[[ DATA TO USE, beginning ]]
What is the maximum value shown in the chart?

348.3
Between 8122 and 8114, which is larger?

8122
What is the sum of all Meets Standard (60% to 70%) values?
[[ DATA TO USE, end ]]
Could you write out every row above again, word for word and unchanged?

**RESPONSE FOR THIS EXERCISE:**
What is the maximum value shown in the chart?

348.3
Between 8122 and 8114, which is larger?

8122
What is the sum of all Meets Standard (60% to 70%) values?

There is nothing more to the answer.